* _Task item_
Write out exactly the line containing "STRENGTH OF DEVELOPER/APPLICANT" along with each line that follows it in the records below, and no others.

# # # # # # #

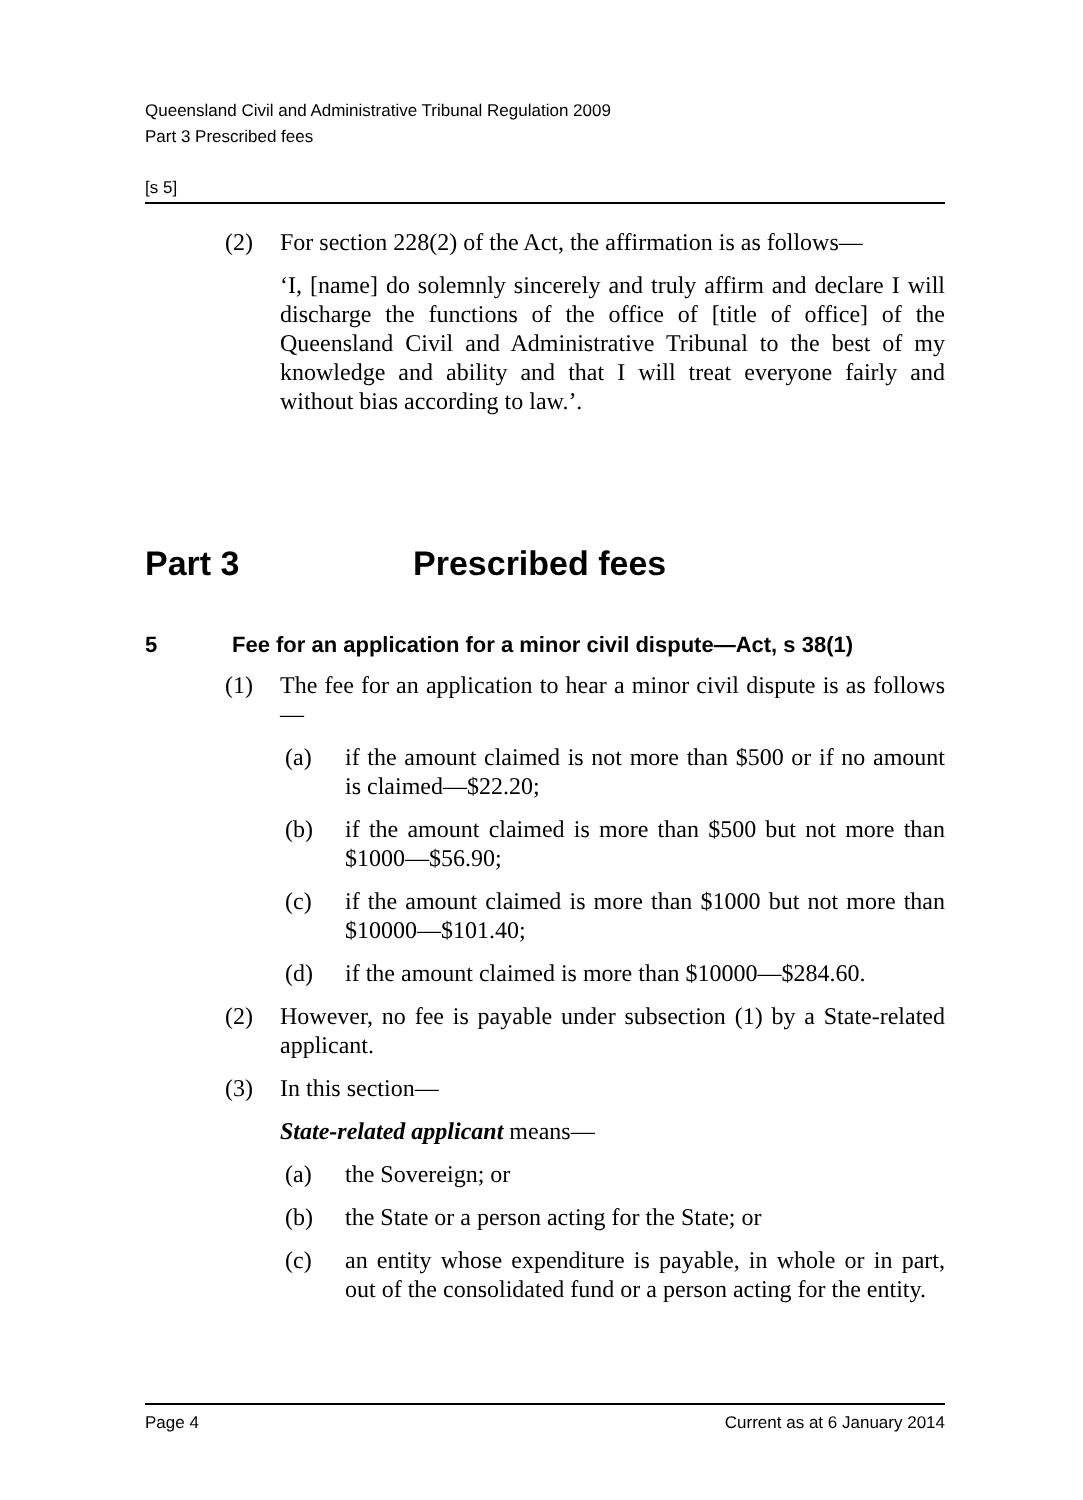Queensland Civil and Administrative Tribunal Regulation 2009
Part 3 Prescribed fees
[s 5]
(2) For section 228(2) of the Act, the affirmation is as follows—
‘I, [name] do solemnly sincerely and truly affirm and declare I will discharge the functions of the office of [title of office] of the Queensland Civil and Administrative Tribunal to the best of my knowledge and ability and that I will treat everyone fairly and without bias according to law.’.
Part 3 Prescribed fees
5 Fee for an application for a minor civil dispute—Act, s 38(1)
(1) The fee for an application to hear a minor civil dispute is as follows—
(a) if the amount claimed is not more than $500 or if no amount is claimed—$22.20;
(b) if the amount claimed is more than $500 but not more than $1000—$56.90;
(c) if the amount claimed is more than $1000 but not more than $10000—$101.40;
(d) if the amount claimed is more than $10000—$284.60.
(2) However, no fee is payable under subsection (1) by a State-related applicant.
(3) In this section—
State-related applicant means—
(a) the Sovereign; or
(b) the State or a person acting for the State; or
(c) an entity whose expenditure is payable, in whole or in part, out of the consolidated fund or a person acting for the entity.
Page 4 Current as at 6 January 2014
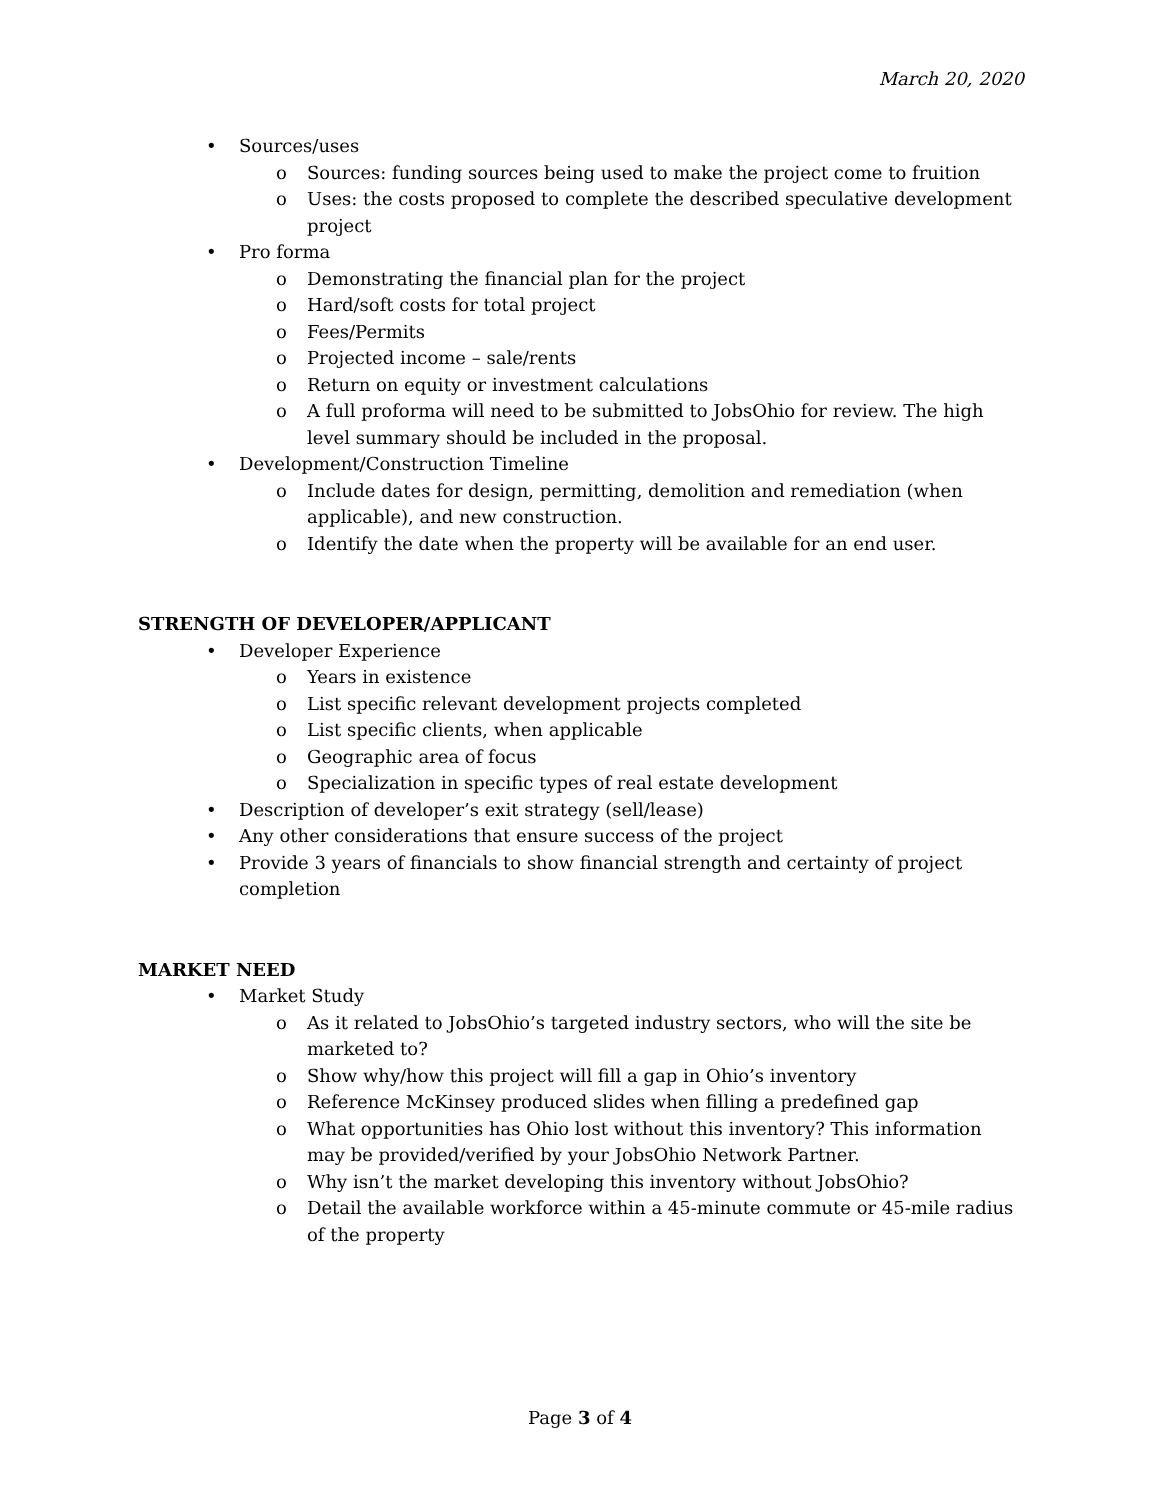March 20, 2020
• Sources/uses
o Sources: funding sources being used to make the project come to fruition
o Uses: the costs proposed to complete the described speculative development project
• Pro forma
o Demonstrating the financial plan for the project
o Hard/soft costs for total project
o Fees/Permits
o Projected income – sale/rents
o Return on equity or investment calculations
o A full proforma will need to be submitted to JobsOhio for review. The high level summary should be included in the proposal.
• Development/Construction Timeline
o Include dates for design, permitting, demolition and remediation (when applicable), and new construction.
o Identify the date when the property will be available for an end user.
STRENGTH OF DEVELOPER/APPLICANT
• Developer Experience
o Years in existence
o List specific relevant development projects completed
o List specific clients, when applicable
o Geographic area of focus
o Specialization in specific types of real estate development
• Description of developer’s exit strategy (sell/lease)
• Any other considerations that ensure success of the project
• Provide 3 years of financials to show financial strength and certainty of project completion
MARKET NEED
• Market Study
o As it related to JobsOhio’s targeted industry sectors, who will the site be marketed to?
o Show why/how this project will fill a gap in Ohio’s inventory
o Reference McKinsey produced slides when filling a predefined gap
o What opportunities has Ohio lost without this inventory? This information may be provided/verified by your JobsOhio Network Partner.
o Why isn’t the market developing this inventory without JobsOhio?
o Detail the available workforce within a 45-minute commute or 45-mile radius of the property
Page 3 of 4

# # # # # # #

* _Result of this exercise_
STRENGTH OF DEVELOPER/APPLICANT
• Developer Experience
o Years in existence
o List specific relevant development projects completed
o List specific clients, when applicable
o Geographic area of focus
o Specialization in specific types of real estate development
• Description of developer’s exit strategy (sell/lease)
• Any other considerations that ensure success of the project
• Provide 3 years of financials to show financial strength and certainty of project completion
MARKET NEED
• Market Study
o As it related to JobsOhio’s targeted industry sectors, who will the site be marketed to?
o Show why/how this project will fill a gap in Ohio’s inventory
o Reference McKinsey produced slides when filling a predefined gap
o What opportunities has Ohio lost without this inventory? This information may be provided/verified by your JobsOhio Network Partner.
o Why isn’t the market developing this inventory without JobsOhio?
o Detail the available workforce within a 45-minute commute or 45-mile radius of the property
Page 3 of 4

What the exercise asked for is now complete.